Copy word for word the part of the half marathon training guide from "The terms used" to "maximum pulse rate.)".

◆ Exercise text ◆
☆ ☆ ☆

Before starting to train for a half marathon, you need to possess a basic fitness level. But assuming no major problems, most healthy people can train themselves to complete a 13.1-mile race. This guide will tell you how. Much more information is contained in my book, Hal Higdon’s Half Marathon Training, published by Human Kinetics.

The following schedule assumes you have the ability to run 3 miles, three to four times a week. If that seems difficult, consider a shorter distance for your first race.

The terms used in the training schedule are somewhat obvious, but let me explain what I mean anyway.

Pace: Don’t worry about how fast you run your regular workouts. Run at a comfortable pace, a conversational pace. If you can’t do that, you’re running too fast. (For those wearing heart rate monitors, your target zone should be between 65 and 75 percent of your maximum pulse rate.)

Distance: The training schedule dictates workouts at distances, from 3 to 10 miles. Don’t worry about running precisely those distances, but you should come close. Pick a course through the neighborhood, or in some scenic area. In deciding where to train, talk to other runners. GPS watches make measuring courses easy.

Rest: Rest is as important a part of your training as the runs. You will be able to run the long runs on the weekend better if you rest before, and rest after.

Long Runs: The key to half marathon training is the long run, progressively increasing in distance each weekend. Over a period of 12 weeks, your longest run will increase from 3 to 10 miles. Then, after a brief taper, you jump to 13.1. The schedule below suggests doing your long runs on Sundays, but you can do them Saturdays, or any other convenient day.

☆ ☆ ☆

◆ Source information ◆
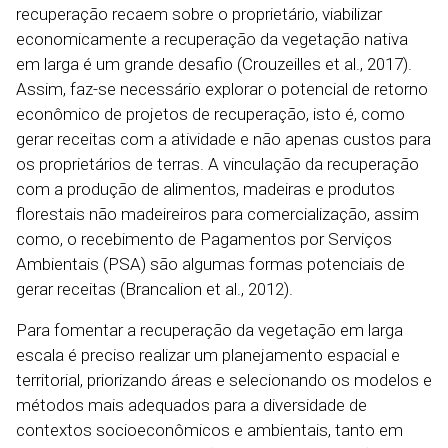
recuperação recaem sobre o proprietário, viabilizar
economicamente a recuperação da vegetação nativa
em larga é um grande desafio (Crouzeilles et al., 2017).
Assim, faz-se necessário explorar o potencial de retorno
econômico de projetos de recuperação, isto é, como
gerar receitas com a atividade e não apenas custos para
os proprietários de terras. A vinculação da recuperação
com a produção de alimentos, madeiras e produtos
florestais não madeireiros para comercialização, assim
como, o recebimento de Pagamentos por Serviços
Ambientais (PSA) são algumas formas potenciais de
gerar receitas (Brancalion et al., 2012).
Para fomentar a recuperação da vegetação em larga
escala é preciso realizar um planejamento espacial e
territorial, priorizando áreas e selecionando os modelos e
métodos mais adequados para a diversidade de
contextos socioeconômicos e ambientais, tanto em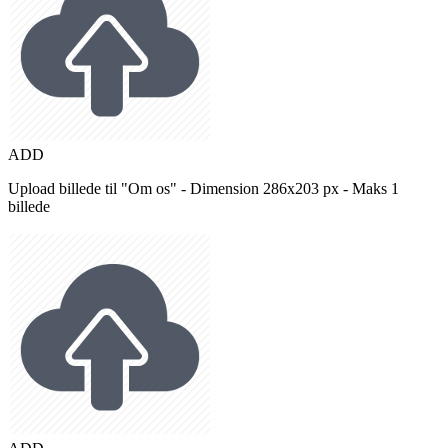
ADD
Upload billede til "Om os" - Dimension 286x203 px - Maks 1
billede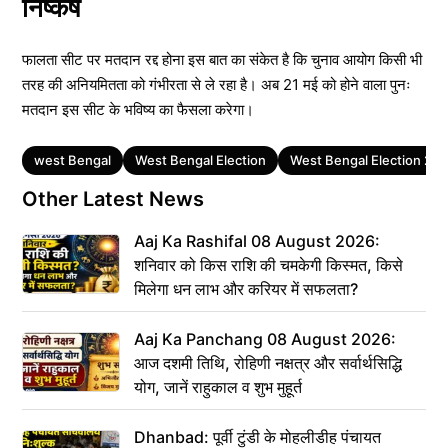
निष्कर्ष
फालता सीट पर मतदान रद्द होना इस बात का संकेत है कि चुनाव आयोग किसी भी
तरह की अनियमितता को गंभीरता से ले रहा है। अब 21 मई को होने वाला पुनः
मतदान इस सीट के भविष्य का फैसला करेगा।
Tags
west Bengal
West Bengal Election
West Bengal Election 20
Other Latest News
Aaj Ka Rashifal 08 August 2026:
शनिवार को किस राशि की चमकेगी किस्मत, किसे
मिलेगा धन लाभ और करियर में सफलता?
Aaj Ka Panchang 08 August 2026:
आज दशमी तिथि, रोहिणी नक्षत्र और सर्वार्थसिद्धि
योग, जानें राहुकाल व शुभ मुहूर्त
Dhanbad: पूर्वी टुंडी के मोहलीडीह पंचायत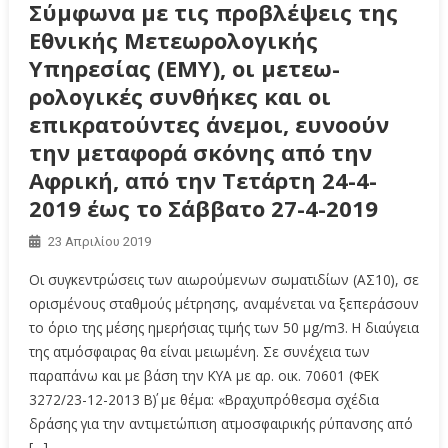
Σύμφωνα με τις προβλέψεις της
Εθνικής Μετεωρολογικής
Υπηρεσίας (ΕΜΥ), οι μετεω-
ρολογικές συνθήκες και οι
επικρατούντες άνεμοι, ευνοούν
την μεταφορά σκόνης από την
Αφρική, από την Τετάρτη 24-4-
2019 έως το Σάββατο 27-4-2019
23 Απριλίου 2019
Οι συγκεντρώσεις των αιωρούμενων σωματιδίων (ΑΣ10), σε
ορισμένους σταθμούς μέτρησης, αναμένεται να ξεπεράσουν
το όριο της μέσης ημερήσιας τιμής των 50 μg/m3. Η διαύγεια
της ατμόσφαιρας θα είναι μειωμένη. Σε συνέχεια των
παραπάνω και με βάση την ΚΥΑ με αρ. οικ. 70601 (ΦΕΚ
3272/23-12-2013 Β΄) με θέμα: «Βραχυπρόθεσμα σχέδια
δράσης για την αντιμετώπιση ατμοσφαιρικής ρύπανσης από
[…]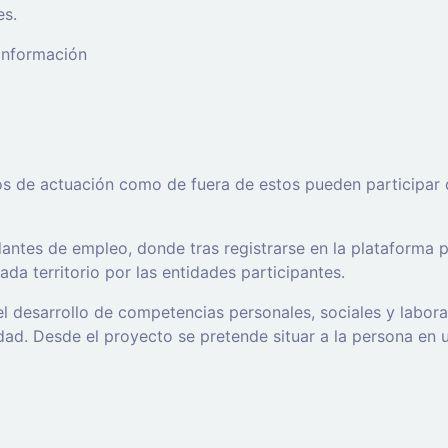
es.
 información
os de actuación como de fuera de estos pueden participar 
ntes de empleo, donde tras registrarse en la plataforma po
da territorio por las entidades participantes.
l desarrollo de competencias personales, sociales y labor
d. Desde el proyecto se pretende situar a la persona en un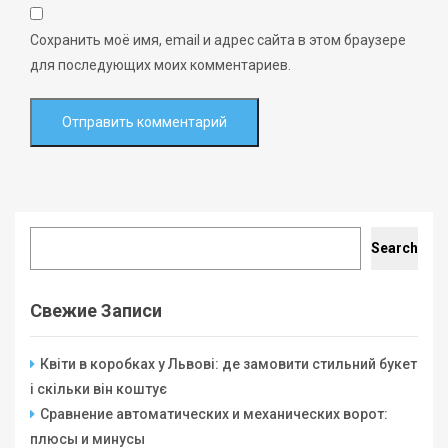
Сохранить моё имя, email и адрес сайта в этом браузере
для последующих моих комментариев.
Search
Search
Свежие Записи
Квіти в коробках у Львові: де замовити стильний букет
і скільки він коштує
Сравнение автоматических и механических ворот:
плюсы и минусы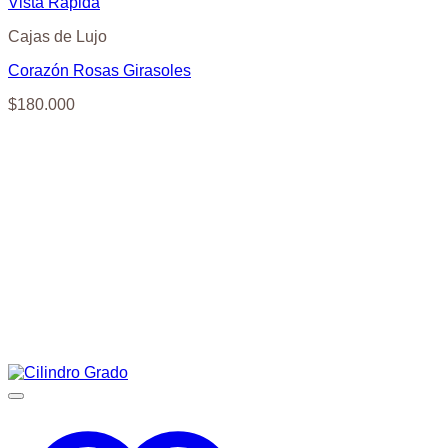
Vista Rápida
Cajas de Lujo
Corazón Rosas Girasoles
$
180.000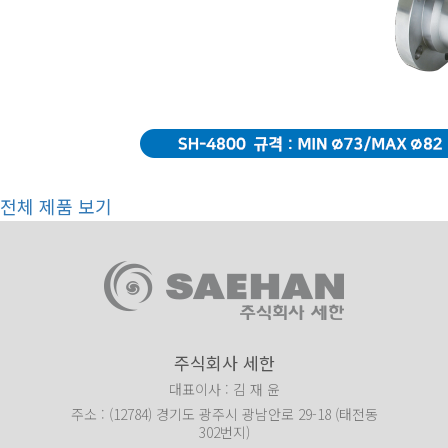
전체 제품 보기
주식회사 세한
대표이사 : 김 재 윤
주소 : (12784) 경기도 광주시 광남안로 29-18 (태전동
302번지)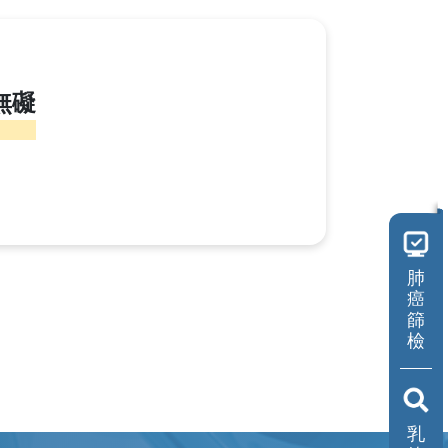
傷口照護中心
美容醫學中心
無礙
活力學苑
預防醫學／健康管理
中心
兒童發展聯合評估中心
肺
職災勞工工作強化中心
癌
篩
共同檢查中心
檢
乳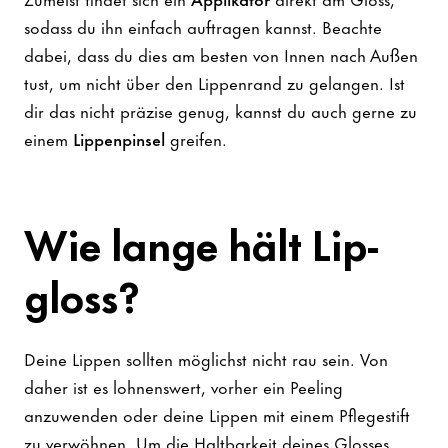
sodass du ihn einfach auftragen kannst. Beachte
dabei, dass du dies am besten von Innen nach Außen
tust, um nicht über den Lippenrand zu gelangen. Ist
dir das nicht präzise genug, kannst du auch gerne zu
einem
Lippenpinsel
greifen.
Wie lange hält Lip
-
gloss?
Deine Lippen sollten möglichst nicht rau sein. Von
daher ist es lohnenswert, vorher ein Peeling
anzuwenden oder deine Lippen mit einem Pflegestift
zu verwöhnen. Um die Haltbarkeit deines Glosses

☆ ☆ ☆

◆ Answer ◆
The terms used in the training schedule are somewhat obvious, but let me explain what I mean anyway.

Pace: Don’t worry about how fast you run your regular workouts. Run at a comfortable pace, a conversational pace. If you can’t do that, you’re running too fast. (For those wearing heart rate monitors, your target zone should be between 65 and 75 percent of your maximum pulse rate.)